Former Division II institutions Savannah State and Morris Brown are making
the move to I-AA this year, which means they must sponsor more sports to
comply with NCAA requirements. It also means they can offer more athletic
scholarships. Division II schools are limited to 36 scholarships for
football. At I-AA the figure jumps to 63. It costs more, but it’s worth every
penny according to those who are making the leap.
“It’s going to help our marketing tremendously,” says Athletic Director
Russell Ellington. “This will give us more exposure. The first thing a kid
wants to do now is play in Division I.
“Things were getting stagnant in Division II for us. We couldn’t generate any
revenue and couldn’t get into any of the football classics popping up around
the country.”
Morris Brown has applied for membership in three conferences so far, but will
play football as an independent this fall.
For Savannah State, the reasoning sounds a bit more intuitive.
“We saw that our destiny lay elsewhere,” says SSU President Carlton Brown.
“We historically pursue our destiny, leaping boldly into the future with
little regard for own safety. Our leaps of faith have resulted in our best
landings.”
Sounds noble, but the bottom line is SSU was dissatisfied with its Division
II conference, the SIAC (Southern Intercollegiate Athletic Conference).
“We were making all the noise and money we could in Division II,” says Brown,
whose school’s football history dates back to 1902. “And we did not believe
the conference was doing all that it could for us.”
Meanwhile, over in Athens, UGA is paying fired head coach Jim Donnan a
dismissal bonus of $255,000 — more than twice the salary of Georgia Southern
Head Coach Paul Johnson ($95,247 in 1999-2000), who is working on his third
consecutive national championship. Not to mention the $2.1 million UGA is
paying Donnan to buy out the remaining years on his contract.
Then
again, Statesboro ain’t Athens.
But Georgia Southern today gleams like the top of Russell’s head. Over the
past 10 years, about $150 million has been invested in new buildings and
improvements on the 634-acre campus. GSU is cranking up a new school of
information technology, and President Dr. Bruce Grube vows to take GSU to a
new level of academic excellence (see page 82). Academic purists may argue —
Don’t they argue about everything? — but football plays a considerable role.
“When Coach Russell started the football program, and we had some success,
enrollment really took off,” says Athletic Director Baker. “During one span,
this was the fastest-growing college in America. We had to do things to meet
the academic needs of those students. The number of professors increased, and
that meant more facilities.
“Alumni who haven’t been here in 10 years come back and marvel,” he says.
They come back to marvel at Adrian Peterson, the superb Eagle fullback who
can stumble out of bed and pick up a first down.

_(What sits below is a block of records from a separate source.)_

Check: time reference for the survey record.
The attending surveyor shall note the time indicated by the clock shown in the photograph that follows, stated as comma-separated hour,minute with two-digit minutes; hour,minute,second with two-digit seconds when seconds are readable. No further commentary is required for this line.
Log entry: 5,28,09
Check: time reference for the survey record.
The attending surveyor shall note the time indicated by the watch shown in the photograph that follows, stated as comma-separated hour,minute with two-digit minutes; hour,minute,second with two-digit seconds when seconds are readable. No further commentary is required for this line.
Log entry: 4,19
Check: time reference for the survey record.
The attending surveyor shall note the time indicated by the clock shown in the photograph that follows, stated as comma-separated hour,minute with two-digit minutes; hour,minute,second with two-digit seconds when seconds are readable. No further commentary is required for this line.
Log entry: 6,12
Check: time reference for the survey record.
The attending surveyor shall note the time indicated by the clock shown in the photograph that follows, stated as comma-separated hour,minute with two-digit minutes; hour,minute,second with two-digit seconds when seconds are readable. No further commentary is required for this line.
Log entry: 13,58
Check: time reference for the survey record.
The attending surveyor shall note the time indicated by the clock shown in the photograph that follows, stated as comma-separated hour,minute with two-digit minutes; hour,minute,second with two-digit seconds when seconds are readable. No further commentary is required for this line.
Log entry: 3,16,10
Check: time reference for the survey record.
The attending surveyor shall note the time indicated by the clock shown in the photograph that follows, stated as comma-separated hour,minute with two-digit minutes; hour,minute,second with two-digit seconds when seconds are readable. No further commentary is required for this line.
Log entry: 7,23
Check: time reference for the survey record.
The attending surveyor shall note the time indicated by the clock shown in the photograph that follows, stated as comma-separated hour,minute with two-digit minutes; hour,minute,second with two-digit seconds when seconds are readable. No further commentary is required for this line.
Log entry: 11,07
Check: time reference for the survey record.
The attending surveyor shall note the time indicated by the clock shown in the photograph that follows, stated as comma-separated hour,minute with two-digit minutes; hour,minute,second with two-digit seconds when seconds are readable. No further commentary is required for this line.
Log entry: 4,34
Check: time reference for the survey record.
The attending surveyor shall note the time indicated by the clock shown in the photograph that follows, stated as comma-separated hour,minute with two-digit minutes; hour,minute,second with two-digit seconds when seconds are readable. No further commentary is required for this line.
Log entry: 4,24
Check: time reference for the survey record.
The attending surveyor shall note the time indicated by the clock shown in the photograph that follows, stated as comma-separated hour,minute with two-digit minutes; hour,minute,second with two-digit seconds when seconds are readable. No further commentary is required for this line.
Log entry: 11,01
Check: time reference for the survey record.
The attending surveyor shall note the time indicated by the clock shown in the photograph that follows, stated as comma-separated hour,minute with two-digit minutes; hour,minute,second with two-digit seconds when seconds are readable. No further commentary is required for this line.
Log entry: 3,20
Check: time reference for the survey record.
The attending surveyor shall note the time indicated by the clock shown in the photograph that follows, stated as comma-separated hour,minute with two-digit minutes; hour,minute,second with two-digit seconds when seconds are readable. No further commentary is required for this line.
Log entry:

Or they gape at the
championship trophies on display in the lobby of the new $1.1 million Dan J.
Parrish Sr. Football Center, home of the Eagle brain trust. Or maybe they
gawk at the pretty coeds (twice as many as there used to be, and according to
Russell, all of ’em rich) and gaze at the school buildings, retail centers
and restaurants that didn’t exist 20 or even 10 years ago.
“They oughta just take a picture of Erk and Bucky,” says local hotel owner
and loyal SnookPac member Doug Lambert, “hang it at the Chamber of Commerce
and call that the economic development plan.”